If successful, the test could be broadly applied to identify those who most need to be monitored with invasive but standard colonoscopy or who should make changes in their diet or in other factors to help lower their risk of developing colon cancer.
The researchers' test is based on the fact that five percent to 10 percent of people have improper control of a growth-promoting gene called insulin-like growth factor 2 or IGF-2. The Johns Hopkins scientists reported in February that, in mice, the double dose of IGF-2 protein sets the stage for cancer development -- by increasing the number of primitive cells found in the colon -- and that early evidence suggests the same could be true in people.
"If everything works out -- if IGF-2 status is tied to colon cancer risk in people and the blood test is workable -- then IGF-2 status could be the colon cancer equivalent of cholesterol levels as a risk factor for heart disease," says Andrew Feinberg, M.D., Ph.D., professor of medicine at Johns Hopkins and one of the leaders of the project. "We've never had a broad molecular screening tool like that for any cancer."
==============================
* _Apply what you read_
(1) List every degree, title, or role the passage on the colon cancer blood test gives for Andrew Feinberg.
(2) Carry on writing the passage about the IGF-2 blood test for colon cancer risk, starting after its final sentence.
The rows play no part in the tasks on the colon cancer passage.
==============================
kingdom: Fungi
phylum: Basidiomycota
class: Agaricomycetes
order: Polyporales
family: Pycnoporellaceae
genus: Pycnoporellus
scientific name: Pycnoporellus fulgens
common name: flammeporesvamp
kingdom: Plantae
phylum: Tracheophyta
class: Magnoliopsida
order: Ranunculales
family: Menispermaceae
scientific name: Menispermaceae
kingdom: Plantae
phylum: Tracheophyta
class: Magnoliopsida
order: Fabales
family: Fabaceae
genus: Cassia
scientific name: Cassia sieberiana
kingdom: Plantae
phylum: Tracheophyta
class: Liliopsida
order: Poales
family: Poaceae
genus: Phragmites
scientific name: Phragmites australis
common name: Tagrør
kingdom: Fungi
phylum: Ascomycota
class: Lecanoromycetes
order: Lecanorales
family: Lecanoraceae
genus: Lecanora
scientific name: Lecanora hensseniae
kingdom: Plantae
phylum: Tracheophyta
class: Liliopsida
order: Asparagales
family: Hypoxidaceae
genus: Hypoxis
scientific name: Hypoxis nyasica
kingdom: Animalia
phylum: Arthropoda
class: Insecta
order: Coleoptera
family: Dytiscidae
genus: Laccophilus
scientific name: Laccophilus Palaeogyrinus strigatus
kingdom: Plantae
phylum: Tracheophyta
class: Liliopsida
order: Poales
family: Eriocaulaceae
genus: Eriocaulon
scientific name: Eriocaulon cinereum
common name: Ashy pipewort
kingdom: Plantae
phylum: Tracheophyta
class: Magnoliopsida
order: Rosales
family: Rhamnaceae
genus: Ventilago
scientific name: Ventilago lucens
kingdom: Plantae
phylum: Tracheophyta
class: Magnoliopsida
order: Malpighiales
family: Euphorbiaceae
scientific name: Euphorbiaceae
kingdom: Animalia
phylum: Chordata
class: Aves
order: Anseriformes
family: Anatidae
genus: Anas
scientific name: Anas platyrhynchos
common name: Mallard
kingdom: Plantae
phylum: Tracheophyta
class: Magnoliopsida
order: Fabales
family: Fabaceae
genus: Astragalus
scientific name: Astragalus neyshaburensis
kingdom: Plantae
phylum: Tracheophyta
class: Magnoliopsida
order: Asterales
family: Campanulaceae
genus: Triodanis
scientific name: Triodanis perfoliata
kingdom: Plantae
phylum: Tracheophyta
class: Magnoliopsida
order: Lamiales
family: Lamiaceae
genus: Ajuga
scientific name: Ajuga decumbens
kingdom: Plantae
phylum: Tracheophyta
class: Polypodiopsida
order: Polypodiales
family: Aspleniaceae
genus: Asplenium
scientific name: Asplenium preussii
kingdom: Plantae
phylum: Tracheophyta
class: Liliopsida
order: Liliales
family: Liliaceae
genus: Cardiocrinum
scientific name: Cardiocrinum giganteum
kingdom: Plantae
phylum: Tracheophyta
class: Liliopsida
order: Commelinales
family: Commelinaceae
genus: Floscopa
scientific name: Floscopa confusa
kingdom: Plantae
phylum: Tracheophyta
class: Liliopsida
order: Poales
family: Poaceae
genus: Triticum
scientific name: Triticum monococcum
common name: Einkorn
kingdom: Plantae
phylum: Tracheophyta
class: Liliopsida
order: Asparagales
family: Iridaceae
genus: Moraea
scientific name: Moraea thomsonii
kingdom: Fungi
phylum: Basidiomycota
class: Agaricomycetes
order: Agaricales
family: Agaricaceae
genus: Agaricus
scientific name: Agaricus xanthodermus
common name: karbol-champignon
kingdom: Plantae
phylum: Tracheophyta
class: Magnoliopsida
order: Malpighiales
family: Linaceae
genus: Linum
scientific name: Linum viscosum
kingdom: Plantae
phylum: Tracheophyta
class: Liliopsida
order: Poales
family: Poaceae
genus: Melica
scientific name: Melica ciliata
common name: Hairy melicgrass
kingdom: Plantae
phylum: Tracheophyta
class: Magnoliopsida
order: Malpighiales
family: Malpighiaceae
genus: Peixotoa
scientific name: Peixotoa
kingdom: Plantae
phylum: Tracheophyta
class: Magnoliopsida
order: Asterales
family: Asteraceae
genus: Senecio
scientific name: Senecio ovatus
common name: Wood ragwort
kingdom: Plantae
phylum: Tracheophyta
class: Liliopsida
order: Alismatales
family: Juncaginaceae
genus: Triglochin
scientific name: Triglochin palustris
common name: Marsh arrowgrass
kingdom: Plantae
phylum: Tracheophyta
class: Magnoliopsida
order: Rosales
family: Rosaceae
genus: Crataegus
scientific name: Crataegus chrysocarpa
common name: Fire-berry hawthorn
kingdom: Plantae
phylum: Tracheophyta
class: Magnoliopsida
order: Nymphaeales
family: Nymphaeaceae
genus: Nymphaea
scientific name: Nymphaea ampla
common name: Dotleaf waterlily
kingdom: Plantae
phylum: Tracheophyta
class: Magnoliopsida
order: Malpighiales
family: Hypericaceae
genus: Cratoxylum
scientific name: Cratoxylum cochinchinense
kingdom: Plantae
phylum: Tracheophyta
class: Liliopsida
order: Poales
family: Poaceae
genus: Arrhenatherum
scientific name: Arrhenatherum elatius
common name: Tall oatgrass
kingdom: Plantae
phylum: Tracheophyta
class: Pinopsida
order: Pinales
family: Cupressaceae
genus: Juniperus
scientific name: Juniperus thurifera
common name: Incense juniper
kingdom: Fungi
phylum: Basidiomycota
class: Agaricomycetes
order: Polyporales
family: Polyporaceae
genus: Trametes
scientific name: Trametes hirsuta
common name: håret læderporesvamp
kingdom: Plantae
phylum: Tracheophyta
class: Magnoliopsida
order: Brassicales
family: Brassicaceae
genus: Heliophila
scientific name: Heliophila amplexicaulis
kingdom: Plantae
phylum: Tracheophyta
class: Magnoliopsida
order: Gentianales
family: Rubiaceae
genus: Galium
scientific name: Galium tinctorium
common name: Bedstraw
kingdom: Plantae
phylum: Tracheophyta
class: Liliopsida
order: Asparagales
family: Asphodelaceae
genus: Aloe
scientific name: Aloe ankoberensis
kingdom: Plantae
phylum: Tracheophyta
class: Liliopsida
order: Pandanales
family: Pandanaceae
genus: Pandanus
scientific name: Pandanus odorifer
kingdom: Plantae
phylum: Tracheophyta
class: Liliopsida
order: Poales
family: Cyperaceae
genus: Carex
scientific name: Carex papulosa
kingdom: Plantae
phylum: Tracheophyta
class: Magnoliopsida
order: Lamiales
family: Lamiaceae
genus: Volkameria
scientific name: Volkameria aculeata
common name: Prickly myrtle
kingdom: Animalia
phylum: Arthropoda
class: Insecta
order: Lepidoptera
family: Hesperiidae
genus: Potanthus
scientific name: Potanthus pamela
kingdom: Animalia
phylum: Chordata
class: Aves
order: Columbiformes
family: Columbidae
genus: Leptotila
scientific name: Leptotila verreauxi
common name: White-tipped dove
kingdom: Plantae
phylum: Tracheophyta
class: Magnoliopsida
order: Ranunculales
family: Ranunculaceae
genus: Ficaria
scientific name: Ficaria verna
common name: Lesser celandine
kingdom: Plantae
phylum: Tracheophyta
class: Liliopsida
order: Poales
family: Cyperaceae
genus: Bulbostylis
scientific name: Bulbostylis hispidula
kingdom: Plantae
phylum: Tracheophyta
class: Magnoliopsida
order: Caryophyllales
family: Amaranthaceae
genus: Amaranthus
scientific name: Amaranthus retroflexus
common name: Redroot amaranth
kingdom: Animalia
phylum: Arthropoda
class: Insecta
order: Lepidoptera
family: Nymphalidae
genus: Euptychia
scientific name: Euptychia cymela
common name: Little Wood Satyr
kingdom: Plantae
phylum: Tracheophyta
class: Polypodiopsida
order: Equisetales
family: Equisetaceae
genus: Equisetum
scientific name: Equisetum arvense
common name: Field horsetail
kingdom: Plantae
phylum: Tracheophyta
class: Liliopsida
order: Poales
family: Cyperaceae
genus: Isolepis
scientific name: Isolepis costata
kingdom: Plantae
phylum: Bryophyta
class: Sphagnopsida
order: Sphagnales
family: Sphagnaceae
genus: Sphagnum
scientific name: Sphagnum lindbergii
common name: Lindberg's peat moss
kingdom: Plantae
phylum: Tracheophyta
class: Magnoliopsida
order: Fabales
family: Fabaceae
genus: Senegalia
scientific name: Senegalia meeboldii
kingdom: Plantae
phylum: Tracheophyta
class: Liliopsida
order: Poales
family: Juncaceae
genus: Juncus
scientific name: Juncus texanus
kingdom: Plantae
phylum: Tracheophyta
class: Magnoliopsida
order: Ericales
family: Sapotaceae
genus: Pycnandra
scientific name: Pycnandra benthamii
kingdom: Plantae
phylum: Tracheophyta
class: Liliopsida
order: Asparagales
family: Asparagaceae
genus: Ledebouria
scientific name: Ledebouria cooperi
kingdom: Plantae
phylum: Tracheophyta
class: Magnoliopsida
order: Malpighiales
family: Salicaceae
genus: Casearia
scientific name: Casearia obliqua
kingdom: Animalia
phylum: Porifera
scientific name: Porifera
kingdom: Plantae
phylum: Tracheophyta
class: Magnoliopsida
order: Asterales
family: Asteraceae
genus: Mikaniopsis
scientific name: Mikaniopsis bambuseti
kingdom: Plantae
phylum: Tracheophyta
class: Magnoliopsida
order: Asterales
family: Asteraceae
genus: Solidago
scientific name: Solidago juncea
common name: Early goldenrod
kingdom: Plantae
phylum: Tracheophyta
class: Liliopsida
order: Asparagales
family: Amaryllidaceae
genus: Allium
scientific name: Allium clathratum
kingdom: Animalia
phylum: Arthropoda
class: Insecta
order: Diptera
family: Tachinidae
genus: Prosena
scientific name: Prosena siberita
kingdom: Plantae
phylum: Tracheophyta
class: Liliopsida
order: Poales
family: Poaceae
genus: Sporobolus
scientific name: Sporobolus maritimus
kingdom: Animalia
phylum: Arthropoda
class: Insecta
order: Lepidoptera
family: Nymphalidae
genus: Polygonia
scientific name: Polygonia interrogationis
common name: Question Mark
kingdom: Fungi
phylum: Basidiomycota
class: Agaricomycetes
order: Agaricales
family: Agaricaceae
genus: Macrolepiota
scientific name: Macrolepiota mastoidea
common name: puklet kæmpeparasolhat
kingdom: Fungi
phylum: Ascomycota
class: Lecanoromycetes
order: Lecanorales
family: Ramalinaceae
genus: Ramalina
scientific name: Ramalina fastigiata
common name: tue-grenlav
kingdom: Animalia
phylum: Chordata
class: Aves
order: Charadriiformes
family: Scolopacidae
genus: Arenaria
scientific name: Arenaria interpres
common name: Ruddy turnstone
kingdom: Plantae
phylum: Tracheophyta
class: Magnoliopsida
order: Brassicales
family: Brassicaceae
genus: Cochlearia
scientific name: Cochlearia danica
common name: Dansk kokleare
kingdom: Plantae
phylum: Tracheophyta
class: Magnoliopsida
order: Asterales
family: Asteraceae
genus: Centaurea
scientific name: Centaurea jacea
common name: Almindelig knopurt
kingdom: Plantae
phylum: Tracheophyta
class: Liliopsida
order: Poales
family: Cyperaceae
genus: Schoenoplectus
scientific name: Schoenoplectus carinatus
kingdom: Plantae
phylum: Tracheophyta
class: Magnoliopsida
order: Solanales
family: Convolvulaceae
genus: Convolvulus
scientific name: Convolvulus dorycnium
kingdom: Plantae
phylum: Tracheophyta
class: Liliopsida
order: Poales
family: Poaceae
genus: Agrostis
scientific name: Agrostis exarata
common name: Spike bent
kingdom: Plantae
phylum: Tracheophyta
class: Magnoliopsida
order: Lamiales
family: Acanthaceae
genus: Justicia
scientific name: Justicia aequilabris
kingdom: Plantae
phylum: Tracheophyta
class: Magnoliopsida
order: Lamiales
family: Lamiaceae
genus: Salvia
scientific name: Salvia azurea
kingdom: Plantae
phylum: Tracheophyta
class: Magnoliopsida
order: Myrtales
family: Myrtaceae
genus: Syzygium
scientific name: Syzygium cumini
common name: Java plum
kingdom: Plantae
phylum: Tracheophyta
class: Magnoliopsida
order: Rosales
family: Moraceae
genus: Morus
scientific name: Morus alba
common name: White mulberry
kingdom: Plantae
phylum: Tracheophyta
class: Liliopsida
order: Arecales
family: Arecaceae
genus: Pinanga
==============================
* _Task responses_
(1)
M.D.
Ph.D.
professor of medicine at Johns Hopkins
one of the leaders of the project

(2)
But there's a lot of work to do first. With the new Doris Duke Charitable Foundation grant, part of the foundation's Clinical Interfaces Award Program, Feinberg and his colleagues will develop and validate the blood test, study how IGF-2 status changes over time and evaluate whether IGF-2 status is a predictor of colon cancer. Patients will be enrolled at Johns Hopkins Hospital and at the Cleveland Clinic Foundation in Ft. Lauderdale, Fla.